Haglöfs Spitz Jacket im Test am Villanderer Berg

Das Haglöfs Spitz Jacket ist seit dem 1. September weiterentwickelt zurück in den Läden. Die schwedische Outdoormarke wirbt damit, dass selbst rauer Nordwind dieser Hardshelljacke nichts anhaben kann. Das wollten wir genauer wissen und wanderten im herbstlichen Südtirol auf einer windigen Ganztagestour zum Villanderer Berg (2.509 m) hinauf.

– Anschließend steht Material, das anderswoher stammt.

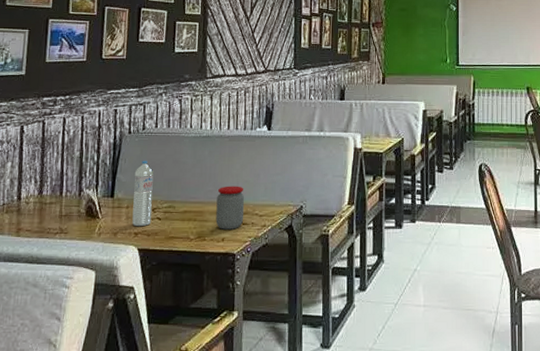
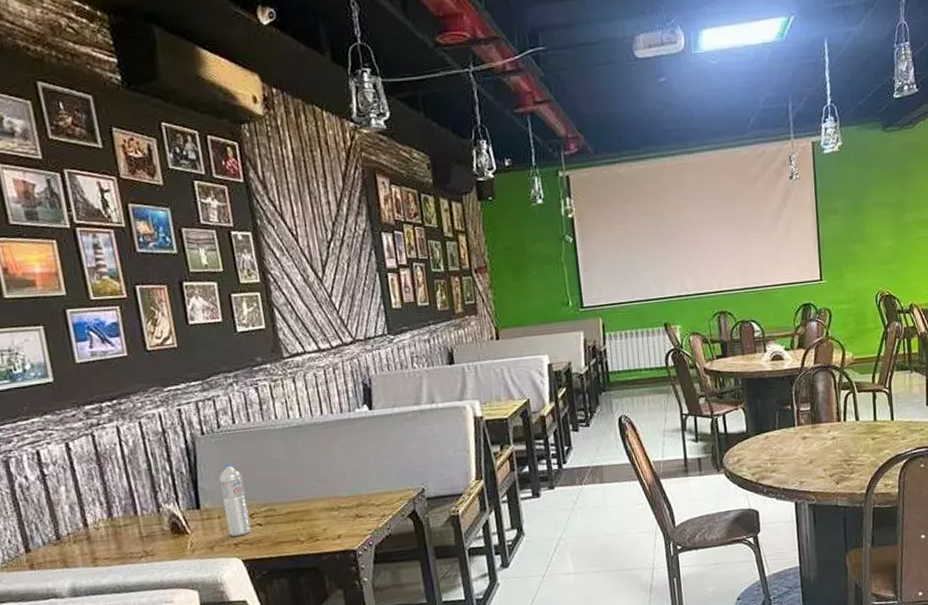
jar: present [215,186,245,230] -> none [323,476,359,526]

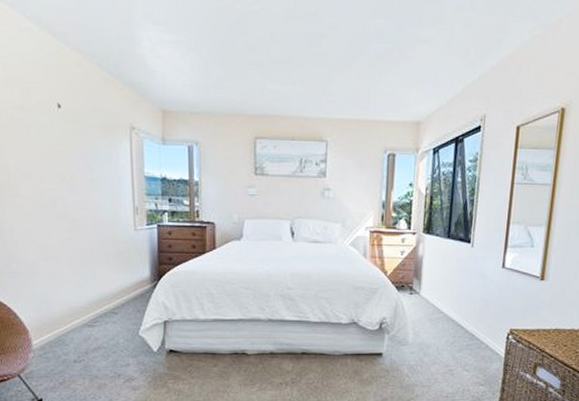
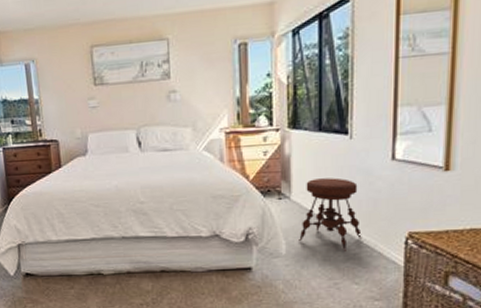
stool: none [424,279,475,343] -> present [299,178,362,251]

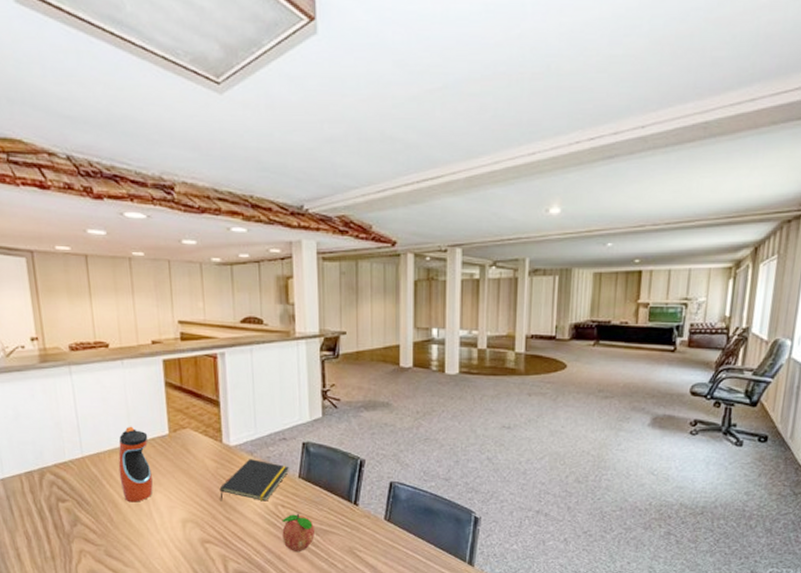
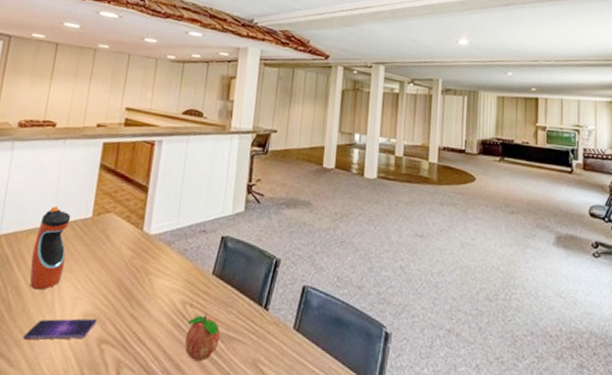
smartphone: none [130,524,196,545] -> present [23,318,98,340]
notepad: present [219,458,289,502] -> none [128,249,204,299]

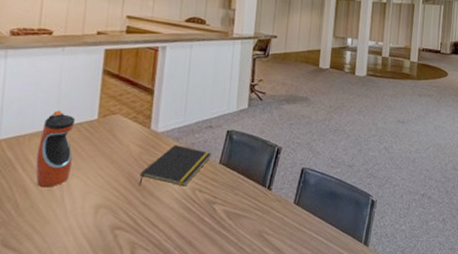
smartphone: present [23,318,98,340] -> none [33,210,110,233]
notepad: none [128,249,204,299] -> present [139,144,211,187]
fruit: present [184,314,220,361] -> none [195,198,228,236]

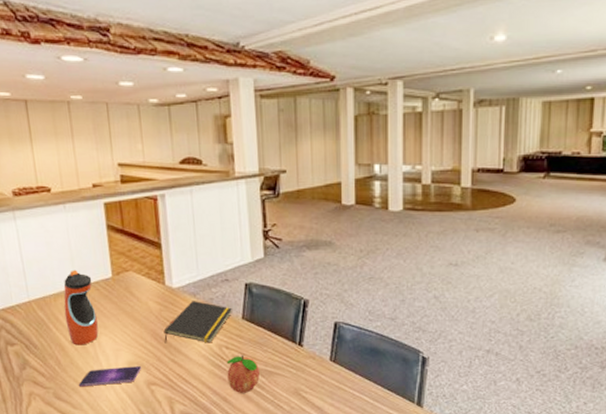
smartphone: none [33,210,110,233] -> present [78,366,142,387]
fruit: none [195,198,228,236] -> present [226,355,260,393]

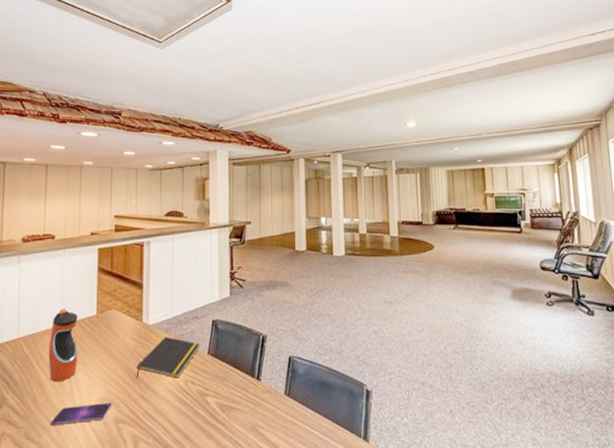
fruit: present [226,355,260,393] -> none [191,390,220,430]

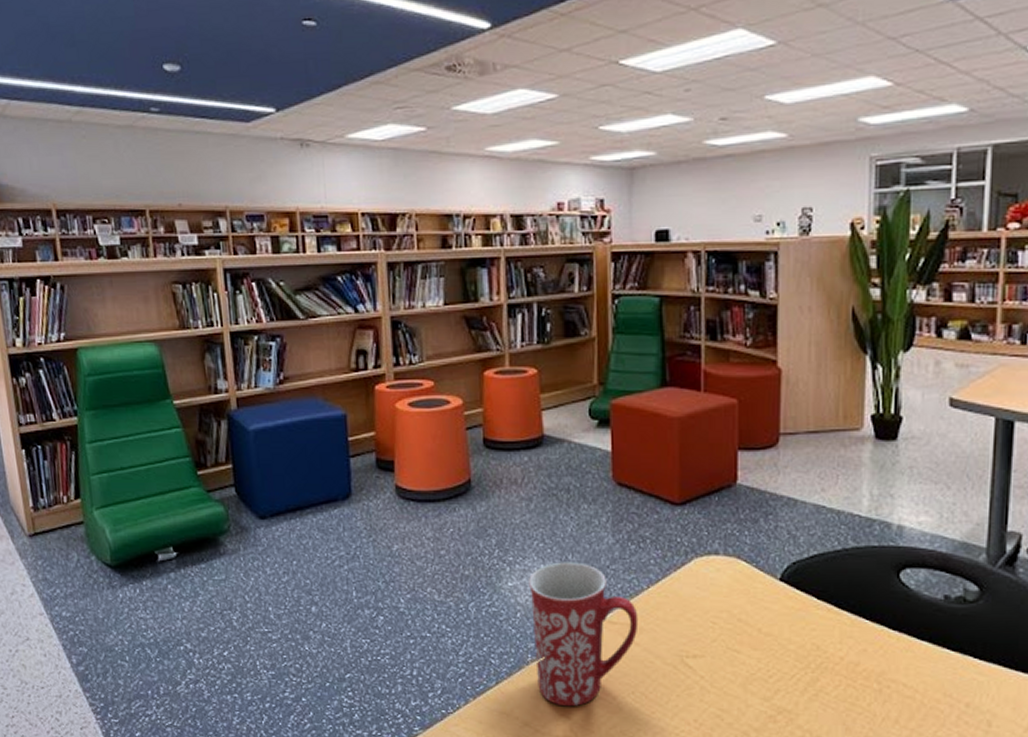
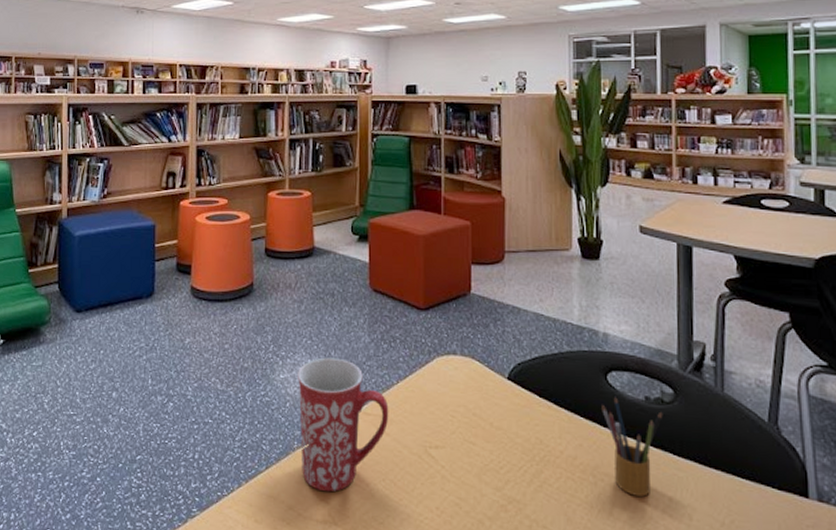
pencil box: none [891,595,965,703] -> present [601,396,663,497]

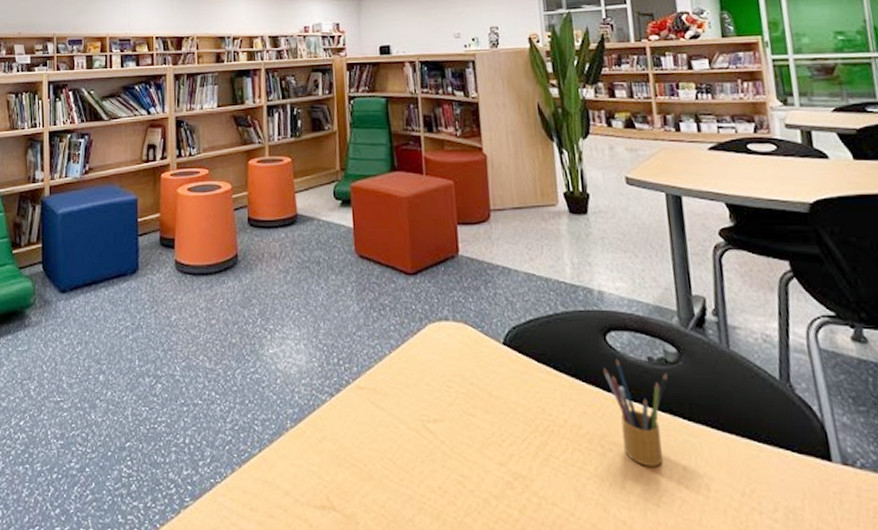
mug: present [298,357,389,492] -> none [287,329,384,475]

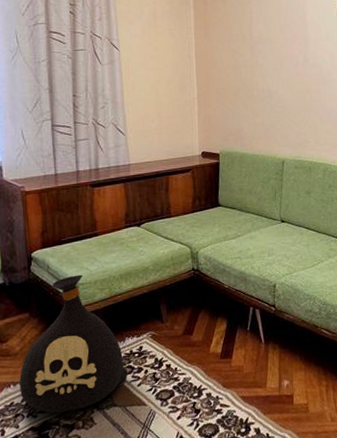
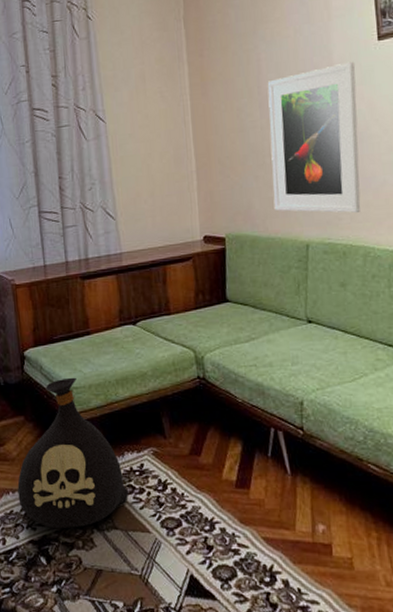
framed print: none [257,22,323,138] -> present [267,61,361,213]

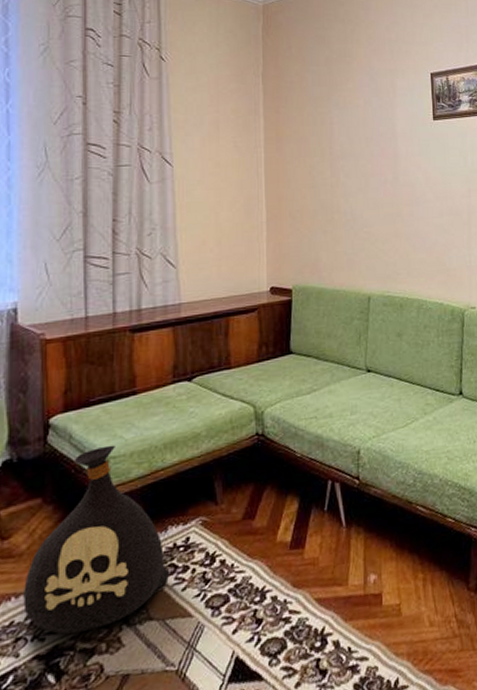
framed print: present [267,61,361,213] -> none [338,135,416,269]

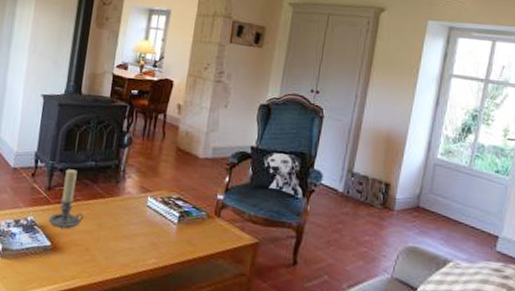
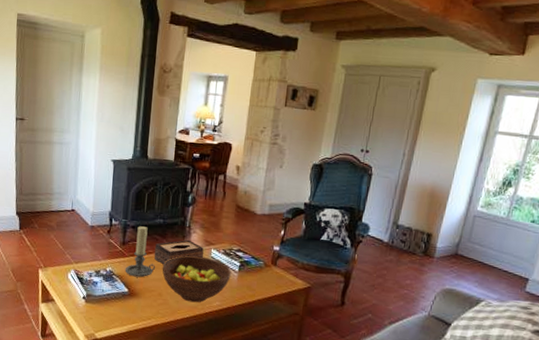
tissue box: none [82,185,139,214] -> present [154,239,204,265]
fruit bowl: none [91,203,170,260] -> present [162,255,231,303]

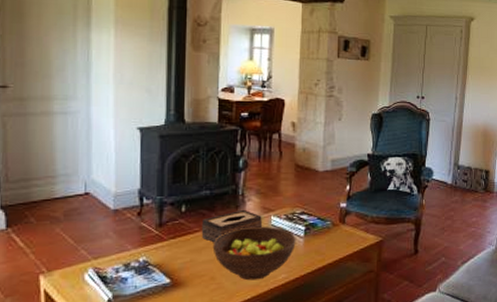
candle holder: present [125,226,155,278] -> none [164,201,204,263]

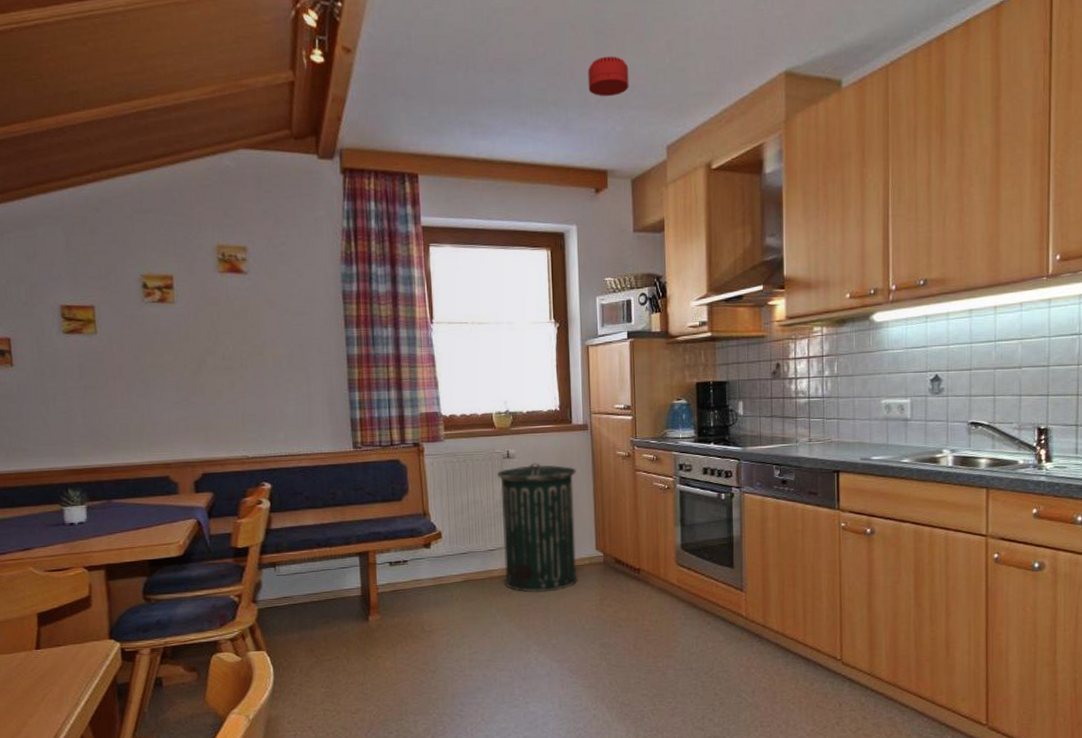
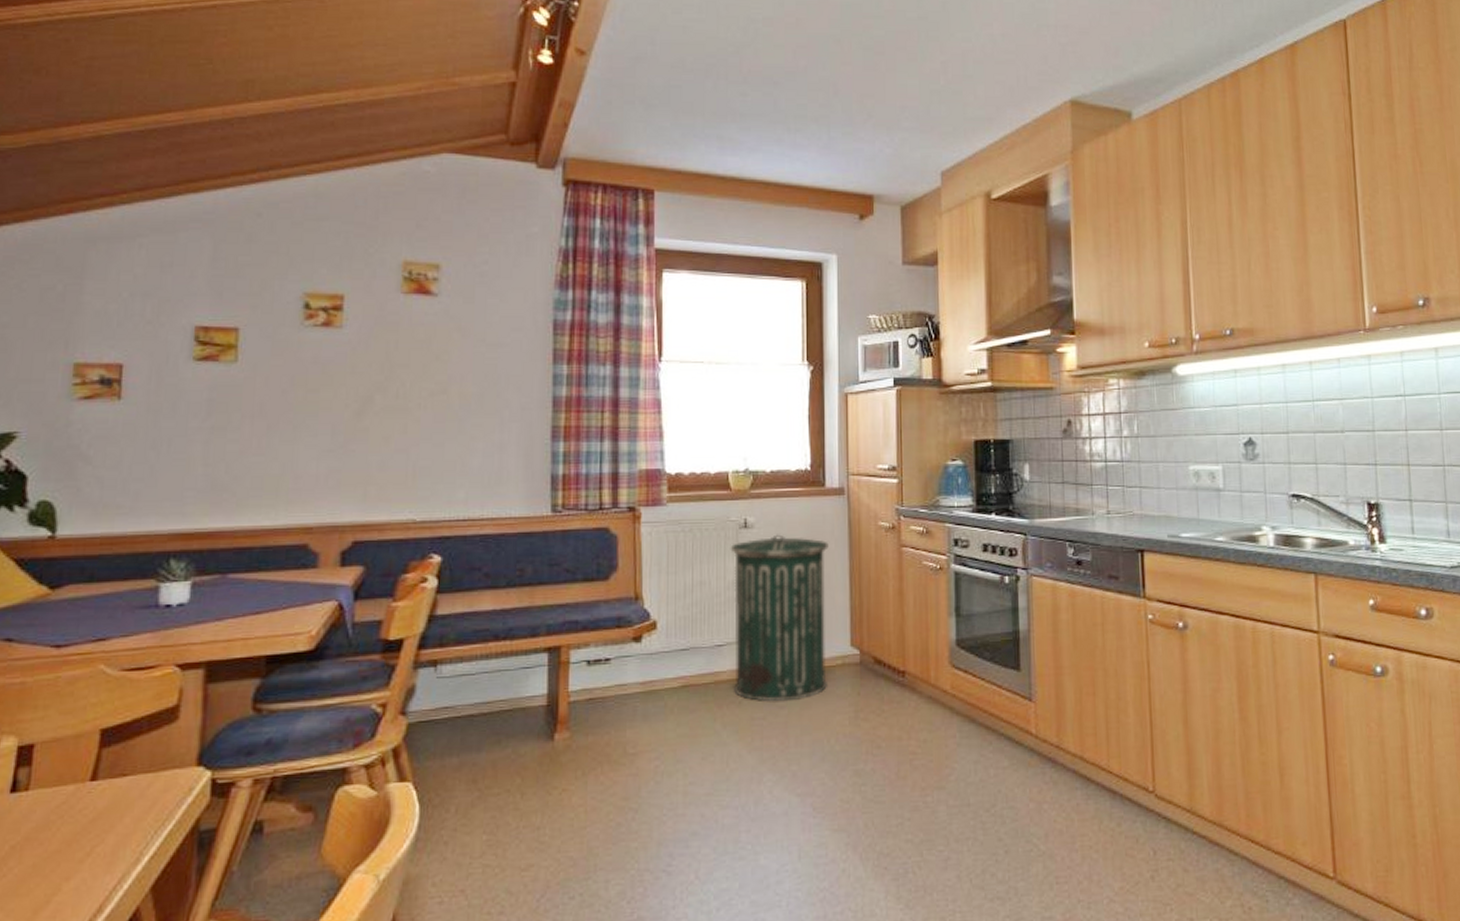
smoke detector: present [587,56,629,97] -> none [854,74,900,117]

„Auf den Zwölfernock willst Du? Bei dem Wind?“ frägt mich ein alter Senn. Er gehört noch zu den wenigen, die den alten Namen vom Villanderer Berg kennen. Egal wie man diesen eher einsamen Gipfel in den Sarntaler Alpen bezeichnet: Es erwartet den Alpinisten eine grandiose Aussicht! Früh geht es in Villanders los. Der wunderbare Gasthof zum Steinbock, er ist aus dem 12. Jahrhundert und überlebt sicher alle unsere Fastfood-Lokale, wirkt im Morgengrauen noch imposanter. Durch den Wald geht es rauf. Es ist herbstlich frisch. Ein frischer Wind weht vom Eisacktal herauf. Über das T-Shirt ziehe ich mir das Haglöfs Spitz Jacket. Wortlos geht es bergauf. Der eine oder andere Hofhund schlägt an, als wir in den frühen Morgenstunden an den einzelnen Gehöften vorbeiwandern. Damit ich  nicht zu sehr ins Schwitzen komme, habe ich die beiden Reißverschlüsse unter den Armen vom Haglöfs Spitz Jacket geöffnet. In Kombination mit GORE-TEX 3L Pro Shell stimmt während des Aufstiegs das Innenklima.

Haglöfs Spitz Jacket: Dicht und robust am Villanderer Berg

Auf dem Weg zur Villanderer Alm passieren wir das ehemalige Bergwerk. Es beginnt zu nieseln, obwohl der Wetterbericht einen windigen und bedeckten Tag vorher gesagt hat. Weiter über Forstwege bergan. Bald ist die Gasser Hütte (1.756 m) erreicht. Zeit für ein zweites Frühstück. Noch ist der große Parkplatz leer. Viele Wanderer steigen von hier auf das Rittener Horn auf. Die wenigsten finden den Weg zum Villanderer Berg. Als wir die Tour fortsetzen hat der Regen aufgehört und immer wieder kommt die Sonne durch die Wolken. Bald ist der Gasthof Rinderplatz erreicht. Noch sind hier die Sonnenschirme eingeklappt. An Weideflächen vorbei steigen wir zwischen Latschenkiefern bergan. Bald teilt sich am Sattel der Weg. Links geht es zum Rittener Horn. Wir wenden uns über eine Hochebene die mit Gras überwachsen ist nach rechts zum Villanderer Berg. Steinmauern durchziehen diese karge Hochfläche und alles erinnert mehr an Irland als an Südtirol. Haflinger sowie Kühe weiden hier. Den Gipfel haben wir vor Augen. Eigentlich ist das Haglöfs Spitz Jacket im Rucksack verstaut und nimmt dort wenig Platz weg. Doch nun kommt wieder ein frischer Wind aus dem Eisacktal auf und treibt die Wolken dahin. Im T-Shirt ist es mir entschieden zu kalt und deshalb ziehe ich mir die Haglöfs Jacke wieder an. Auf dem Gipfel angekommen bietet sich eine wunderbare Aussicht: Die drei Zinnen sind zu sehen, das Rittner Horn und viele Gipfel Südtirols. Wir steigen auf dem gleichen Weg wieder ab und als es am Mittag wieder wärmer ist, kommt das Haglöfs Spitz Jacket wieder in den Rucksack und bleibt dort bis Villanders. Eigentlich schade, denn zu gerne hätte ich diese Spitzenmodell bei einem richtigen Regenguss erlebt. Aber ich befürchte mit diesem Wetterwunsch bin ich heute ziemlich alleine.